Functional Role of CIRBP in Repair and Longevity
Next, overexpressing bwCIRBP in human cells with integrated reporters increased the frequency of successful HR and NHEJ repair events and decreased indel rates. However, CIRBP deletion in whale cells significantly increased deletions and reduced HR and NHEJ efficiency. CIRBP also reduced micronuclei formation and promoted DNA end-protection and repair fidelity via PAR-dependent interactions. Finally, overexpression of hCIRBP and bwCIRBP in Drosophila resulted in a consistent lifespan increase compared to controls. Overexpression also improved survival after treatment with ionizing radiation, with both human and bowhead transgenes significantly extending lifespan in mixed-effects Cox models.
Conclusions: Repair-Not-Eliminate Strategy for Longevity
Bowhead whale fibroblasts require fewer mutational hits for oncogenic transformation than human counterparts. However, whale fibroblasts showed enhanced DNA DSB repair capacity and fidelity and lower mutation rates than cells of other mammals. Moreover, CIRBP was highly expressed in whale tissues and fibroblasts. bwCIRBP enhanced both HR and NHEJ repair in human cells.
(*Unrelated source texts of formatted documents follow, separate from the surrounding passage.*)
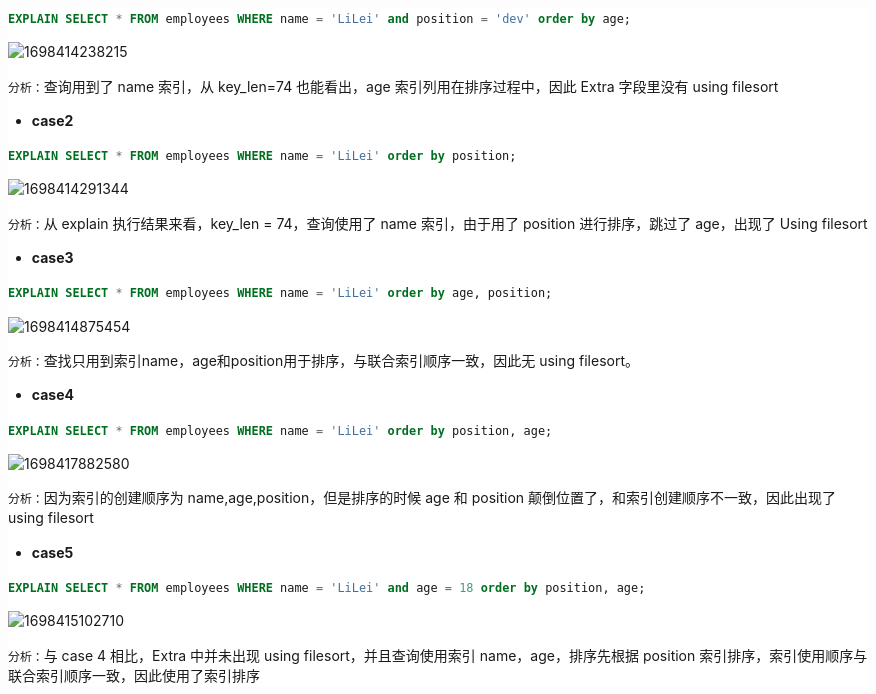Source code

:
 ```sql
EXPLAIN SELECT * FROM employees WHERE name = 'LiLei' and position = 'dev' order by age;
```

![1698414238215](https://11laile-note-img.oss-cn-beijing.aliyuncs.com/1698414238215.png)

`分析：`查询用到了 name 索引，从 key_len=74 也能看出，age 索引列用在排序过程中，因此 Extra 字段里没有 using filesort



- **case2**

```sql
EXPLAIN SELECT * FROM employees WHERE name = 'LiLei' order by position;
```

![1698414291344](https://11laile-note-img.oss-cn-beijing.aliyuncs.com/1698414291344.png)



`分析：`从 explain 执行结果来看，key_len = 74，查询使用了 name 索引，由于用了 position 进行排序，跳过了 age，出现了 Using filesort





- **case3**

```sql
EXPLAIN SELECT * FROM employees WHERE name = 'LiLei' order by age, position;
```

![1698414875454](https://11laile-note-img.oss-cn-beijing.aliyuncs.com/1698414875454.png)

`分析：`查找只用到索引name，age和position用于排序，与联合索引顺序一致，因此无 using filesort。





- **case4**

```sql
EXPLAIN SELECT * FROM employees WHERE name = 'LiLei' order by position, age;
```

![1698417882580](https://11laile-note-img.oss-cn-beijing.aliyuncs.com/1698417882580.png)

`分析：`因为索引的创建顺序为 name,age,position，但是排序的时候 age 和 position 颠倒位置了，和索引创建顺序不一致，因此出现了 using filesort





- **case5**

```sql
EXPLAIN SELECT * FROM employees WHERE name = 'LiLei' and age = 18 order by position, age;
```

![1698415102710](https://11laile-note-img.oss-cn-beijing.aliyuncs.com/1698415102710.png)

`分析：`与 case 4 相比，Extra 中并未出现 using filesort，并且查询使用索引 name，age，排序先根据 position 索引排序，索引使用顺序与联合索引顺序一致，因此使用了索引排序

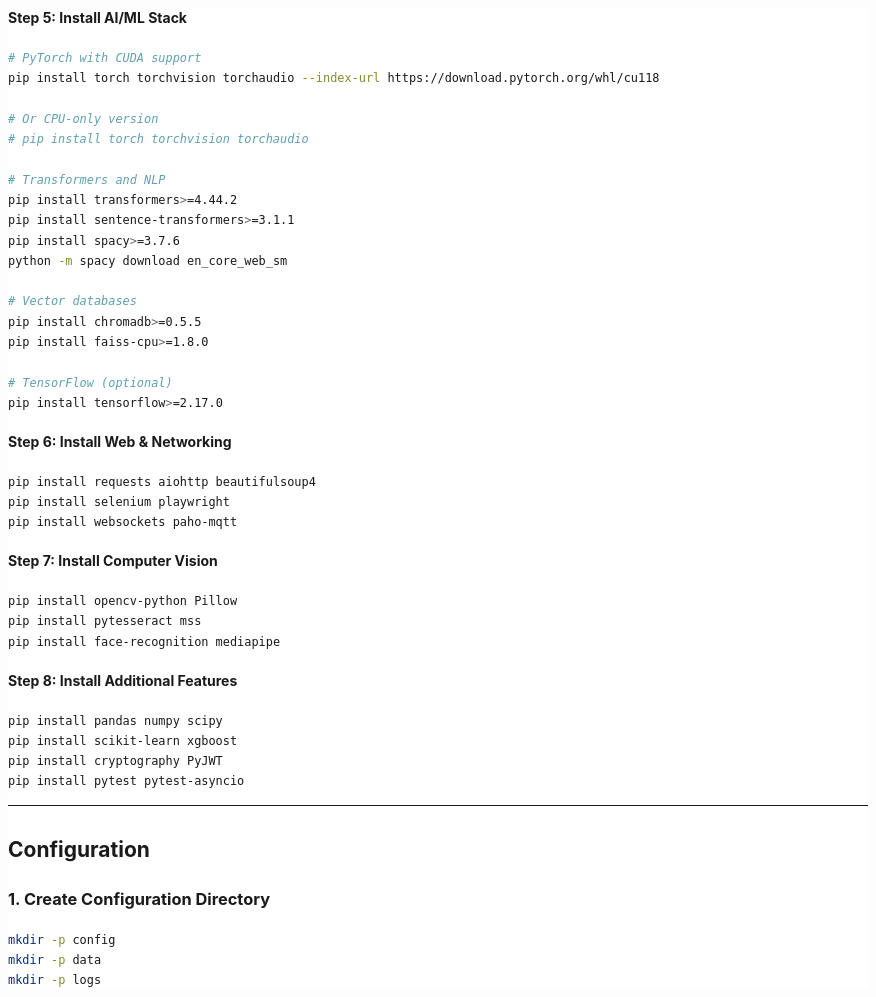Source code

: #### Step 5: Install AI/ML Stack
```bash
# PyTorch with CUDA support
pip install torch torchvision torchaudio --index-url https://download.pytorch.org/whl/cu118

# Or CPU-only version
# pip install torch torchvision torchaudio

# Transformers and NLP
pip install transformers>=4.44.2
pip install sentence-transformers>=3.1.1
pip install spacy>=3.7.6
python -m spacy download en_core_web_sm

# Vector databases
pip install chromadb>=0.5.5
pip install faiss-cpu>=1.8.0

# TensorFlow (optional)
pip install tensorflow>=2.17.0
```

#### Step 6: Install Web & Networking
```bash
pip install requests aiohttp beautifulsoup4
pip install selenium playwright
pip install websockets paho-mqtt
```

#### Step 7: Install Computer Vision
```bash
pip install opencv-python Pillow
pip install pytesseract mss
pip install face-recognition mediapipe
```

#### Step 8: Install Additional Features
```bash
pip install pandas numpy scipy
pip install scikit-learn xgboost
pip install cryptography PyJWT
pip install pytest pytest-asyncio
```

---

## Configuration

### 1. Create Configuration Directory
```bash
mkdir -p config
mkdir -p data
mkdir -p logs
```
CIRBP overexpression in Drosophila increased lifespan and resistance to irradiation. Overall, these findings suggest that bowhead whales maintain genomic integrity rather than relying on additional tumor-suppressor genes to prevent oncogenesis. This “repair-not-eliminate” strategy emphasizes faithful DNA repair over apoptotic clearance and may underpin the species’ exceptional longevity and resistance to cancer. Importantly, these mechanisms are conserved across mammals, including humans. Functional experiments demonstrating that bowhead CIRBP improves DNA repair efficiency and reduces mutagenesis in human cells suggest potential translational relevance. Enhancing CIRBP activity or mimicking its structural features could strengthen genome maintenance in aging human tissues, reduce the accumulation of mutations, and potentially delay the onset of age-related diseases and cancer.